Alcohol and drug violations are on the rise at UCSD, while sexual assaults and motor vehicles theft rates have stayed the same in 2002, according to the annual Clery Report published earlier this month by campus security officials.
The Jeanne Clery Disclosure of Campus Security and Campus Crime Statistics Act requires institutions of higher learning to prepare and distribute an annual report regarding campus crime statistics and security measures. The report is to be made available to all students and employees, current and prospective, so they are informed about the level of crime and security in their campus environment.
Many of the crime statistics over the past three years have remained relatively stable. For example, incidents of motor vehicle theft, arson and sex offenses by force have not experienced a notable drop or gain in frequency. The number of serious offenses reported such as murder, manslaughter or hate crimes on and around campus is virtually zero.
“”These numbers show that the UCSD campus is a comparatively safe place to be,”” UCSDPD Sergeant Bob Jones said. “”In relation to the city of San Diego, being on campus is dramatically safer.””
The crime statistics are organized into charts, which span the three years prior to the report’s publication: 1999, 2000 and 2001.
The statistics are also divided into four reporting locations: on campus; on-campus residential life buildings; non-campus property, including the La Jolla Del Sol Apartments, the Delta Gamma and Sigma Chi houses; and public property, which concerns the area around campus, including Genesee Avenue, Torrey Pines Road and La Jolla Shores Drive.
“”I believe that security is pretty tight at and around UCSD,”” said Jay Luong, a Revelle College junior. “”It seems like any theft or crime that happens on campus is a big deal because it rarely happens.””
Episodes of burglary reported to the UCSD Police Department over the past three years have significantly dropped, falling from 63 burglaries in 1999 to 29 in 2001. In contrast, the number of reported burglary offenses increased over 10 percent throughout the rest of the UC system.
However, episodes of assault reported to the UCSD police significantly increased, from three incidents in 1999 to 11 in 2001.
“”[Incidents of] sexual offense carry the most concern,”” Jones said. “”The numbers — five in 2000 and four in 2001 — don’t reflect what’s really going on. We all know that sex offenses are underreported, and we don’t want these numbers to give anyone a false sense of security.””

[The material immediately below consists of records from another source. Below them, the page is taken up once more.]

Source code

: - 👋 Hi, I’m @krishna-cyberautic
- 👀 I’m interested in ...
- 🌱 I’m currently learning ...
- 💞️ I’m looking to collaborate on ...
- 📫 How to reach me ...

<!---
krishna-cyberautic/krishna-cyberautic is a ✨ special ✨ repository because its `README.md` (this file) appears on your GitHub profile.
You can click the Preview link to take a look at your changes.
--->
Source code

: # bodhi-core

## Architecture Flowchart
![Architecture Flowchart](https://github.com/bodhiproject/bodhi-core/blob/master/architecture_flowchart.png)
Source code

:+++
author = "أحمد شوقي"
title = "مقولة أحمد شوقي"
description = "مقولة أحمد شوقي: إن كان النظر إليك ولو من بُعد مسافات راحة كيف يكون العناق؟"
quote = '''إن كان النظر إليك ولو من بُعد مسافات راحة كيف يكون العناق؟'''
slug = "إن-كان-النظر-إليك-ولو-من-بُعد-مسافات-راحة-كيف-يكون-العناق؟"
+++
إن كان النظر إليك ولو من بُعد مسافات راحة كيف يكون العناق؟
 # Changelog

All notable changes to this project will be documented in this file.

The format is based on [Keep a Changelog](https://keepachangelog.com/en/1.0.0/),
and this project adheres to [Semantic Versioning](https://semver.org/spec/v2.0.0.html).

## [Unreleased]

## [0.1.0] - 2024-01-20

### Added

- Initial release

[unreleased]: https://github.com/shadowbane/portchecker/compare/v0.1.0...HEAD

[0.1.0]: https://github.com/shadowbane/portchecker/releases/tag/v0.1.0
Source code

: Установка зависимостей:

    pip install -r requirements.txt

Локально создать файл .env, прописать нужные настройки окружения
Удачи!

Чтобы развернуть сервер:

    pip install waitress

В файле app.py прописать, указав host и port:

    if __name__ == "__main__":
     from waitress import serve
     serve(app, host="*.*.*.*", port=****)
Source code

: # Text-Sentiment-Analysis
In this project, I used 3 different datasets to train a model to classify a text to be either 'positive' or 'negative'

Most prominently documented in the UCSD Clery Report are the dramatic increase in offenses having to do with drugs and alcohol.
Over the past three years, the cumulative number of disciplinary referrals for drug and narcotics offenses by both the UCSD Police Department and other campus security authorities has risen fivefold, skyrocketing from 27 offenses in 1999 to 148 offenses in 2001. Arrests for drug and narcotics offenses have more than doubled.
In addition, disciplinary referrals for alcohol have nearly tripled, from 345 incidents in 1999 to 922 incidents in 2001. Arrests made concerning alcohol use have increased from 66 in 1999 to 118 in 2001.
“”Drinking is a given; everyone drinks,”” Luong said. “”It’s kind of expected. And whether [the statistics] go up or down, it’s going to still be there.””
In accordance, the number of drug and alcohol-related offenses throughout the entire UC system has also increased significantly, although not by such a substantial amount.
In regards to the considerable increases, Jones was very logical.
“”We [at the UCSD Police Department] do what we need to do. We enforce the laws of the state of California, and we add the numbers at the end. We just try and keep the numbers as low as we can,”” he said.
The Clery Report is available at the UCSD Police Station, located behind the Price Center.